The first–and hopefully not the last–film we managed to catch at the Mumbai Film festival this year was Clownwise.

The Slovakian film is a dark drama about ageing, friendship, and disease, but the filmmakers (writers Boris Hybner and Petr Jarchovský, and director Viktor Taus) inject so much humour into the tale it is not unfair to wonder whether the audience is indulging in nervous laughter during moments of levity.

The film begins with the return of Oskar (Didier Flamand) to his native land 30 years after he left for Paris and a better life. The country was not free when he left and the work he did with his compatriots Max (Oldrich Kaiser) and Viktor (Jirí Lábus) was considered important.
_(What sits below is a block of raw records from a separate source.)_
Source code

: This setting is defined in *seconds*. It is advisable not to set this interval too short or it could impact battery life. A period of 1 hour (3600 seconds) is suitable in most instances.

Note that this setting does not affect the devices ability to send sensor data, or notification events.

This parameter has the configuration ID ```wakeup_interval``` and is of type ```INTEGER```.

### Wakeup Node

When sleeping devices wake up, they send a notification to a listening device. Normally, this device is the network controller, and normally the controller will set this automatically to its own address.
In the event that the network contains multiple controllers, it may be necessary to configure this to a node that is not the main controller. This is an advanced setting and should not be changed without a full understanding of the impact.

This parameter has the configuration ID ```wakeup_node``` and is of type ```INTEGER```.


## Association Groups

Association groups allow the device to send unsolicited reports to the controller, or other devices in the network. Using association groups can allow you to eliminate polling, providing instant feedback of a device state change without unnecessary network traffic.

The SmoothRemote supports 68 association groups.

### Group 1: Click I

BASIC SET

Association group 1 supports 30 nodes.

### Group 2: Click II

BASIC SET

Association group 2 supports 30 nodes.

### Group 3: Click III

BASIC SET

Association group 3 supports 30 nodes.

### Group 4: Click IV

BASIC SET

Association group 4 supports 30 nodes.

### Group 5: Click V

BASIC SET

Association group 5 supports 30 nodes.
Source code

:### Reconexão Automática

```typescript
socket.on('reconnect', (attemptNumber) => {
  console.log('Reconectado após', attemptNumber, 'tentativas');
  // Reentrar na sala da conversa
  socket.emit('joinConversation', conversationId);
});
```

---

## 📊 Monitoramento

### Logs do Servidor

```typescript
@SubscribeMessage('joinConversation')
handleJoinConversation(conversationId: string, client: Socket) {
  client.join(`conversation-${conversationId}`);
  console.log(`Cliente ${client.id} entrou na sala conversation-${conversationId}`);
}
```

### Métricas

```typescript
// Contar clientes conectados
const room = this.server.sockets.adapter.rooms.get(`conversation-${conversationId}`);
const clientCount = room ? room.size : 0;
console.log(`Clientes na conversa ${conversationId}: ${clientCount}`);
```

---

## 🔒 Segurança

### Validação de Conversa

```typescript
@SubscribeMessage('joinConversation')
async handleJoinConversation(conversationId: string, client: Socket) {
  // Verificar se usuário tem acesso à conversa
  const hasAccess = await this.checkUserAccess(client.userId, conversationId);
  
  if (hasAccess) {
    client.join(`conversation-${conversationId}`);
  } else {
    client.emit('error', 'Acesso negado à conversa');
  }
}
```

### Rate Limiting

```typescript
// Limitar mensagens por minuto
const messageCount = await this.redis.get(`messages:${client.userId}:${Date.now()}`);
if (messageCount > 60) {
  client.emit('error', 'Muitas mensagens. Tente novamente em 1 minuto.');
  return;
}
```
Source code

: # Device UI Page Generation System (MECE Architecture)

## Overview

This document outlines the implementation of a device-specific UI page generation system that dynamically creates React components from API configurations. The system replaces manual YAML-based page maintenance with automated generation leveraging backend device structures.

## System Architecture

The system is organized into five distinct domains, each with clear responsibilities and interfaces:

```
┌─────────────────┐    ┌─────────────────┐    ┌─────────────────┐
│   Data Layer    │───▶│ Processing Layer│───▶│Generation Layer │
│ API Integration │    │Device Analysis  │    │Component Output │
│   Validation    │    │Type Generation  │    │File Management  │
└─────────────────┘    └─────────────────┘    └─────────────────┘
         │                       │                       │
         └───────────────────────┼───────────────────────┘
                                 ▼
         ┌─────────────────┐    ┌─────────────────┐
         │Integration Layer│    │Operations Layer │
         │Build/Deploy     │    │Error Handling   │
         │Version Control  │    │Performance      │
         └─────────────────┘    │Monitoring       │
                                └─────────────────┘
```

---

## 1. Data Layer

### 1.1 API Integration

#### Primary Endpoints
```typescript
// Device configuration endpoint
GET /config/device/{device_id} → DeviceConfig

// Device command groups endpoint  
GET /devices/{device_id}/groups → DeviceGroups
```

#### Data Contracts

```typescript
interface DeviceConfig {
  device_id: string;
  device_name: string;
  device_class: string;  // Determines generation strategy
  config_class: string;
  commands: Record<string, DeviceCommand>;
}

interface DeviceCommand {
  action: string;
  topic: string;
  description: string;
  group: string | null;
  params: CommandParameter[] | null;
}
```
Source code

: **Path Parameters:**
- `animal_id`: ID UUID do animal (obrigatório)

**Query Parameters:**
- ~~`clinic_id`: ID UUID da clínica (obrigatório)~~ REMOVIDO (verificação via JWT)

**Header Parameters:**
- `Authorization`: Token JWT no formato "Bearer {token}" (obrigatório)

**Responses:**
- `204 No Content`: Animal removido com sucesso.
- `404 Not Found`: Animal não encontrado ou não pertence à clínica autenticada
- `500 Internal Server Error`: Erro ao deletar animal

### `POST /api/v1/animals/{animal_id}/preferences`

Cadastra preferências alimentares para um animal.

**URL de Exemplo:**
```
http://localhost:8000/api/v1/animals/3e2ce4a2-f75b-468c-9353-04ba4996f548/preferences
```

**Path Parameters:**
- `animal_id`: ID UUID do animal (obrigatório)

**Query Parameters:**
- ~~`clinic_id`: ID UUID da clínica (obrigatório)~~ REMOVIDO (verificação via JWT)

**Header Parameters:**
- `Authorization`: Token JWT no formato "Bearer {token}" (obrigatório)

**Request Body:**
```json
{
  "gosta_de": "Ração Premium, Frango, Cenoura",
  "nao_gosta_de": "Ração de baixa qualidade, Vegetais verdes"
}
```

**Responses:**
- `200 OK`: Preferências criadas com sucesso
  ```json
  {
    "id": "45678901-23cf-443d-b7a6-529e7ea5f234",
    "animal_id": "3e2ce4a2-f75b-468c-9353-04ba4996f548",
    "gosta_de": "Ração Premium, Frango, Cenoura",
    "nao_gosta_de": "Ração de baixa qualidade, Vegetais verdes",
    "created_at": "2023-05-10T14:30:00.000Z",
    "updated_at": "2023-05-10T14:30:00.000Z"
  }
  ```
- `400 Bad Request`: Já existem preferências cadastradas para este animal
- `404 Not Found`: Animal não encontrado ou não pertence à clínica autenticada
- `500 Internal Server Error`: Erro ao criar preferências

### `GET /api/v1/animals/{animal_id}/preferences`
Various reasons are ascribed to Oskar’s departure and opinions abound about the work he has done since he broke up the original trio.

As the film progresses we learn that Oskar abandoned his first wife and young daughter; we learn that Max is severely ill; and that Viktor’s wife has fallen victim to Alzheimer’s. None of this is cheerful stuff, but again I guess it would be completely pointless if we watched conventional Bollywood/Hollywood movies during a film festival.

The narrative progresses at a decent pace event hough it takes a little while to get to the big reveal but the performances are powerful and help pull the film together.I have to make a special mention of Milan Chadima’s cinematography: the way the camera floats and swoops and twirls and spins, it is a thing of beauty and serves to significantly energise the film. At its core this is a narrative that is being played out in a million homes/lives around the world and I suppose that specific universality is what lends this movie its power.

While I hope we watch a few more films before festival’s end I am pleased with the start we made.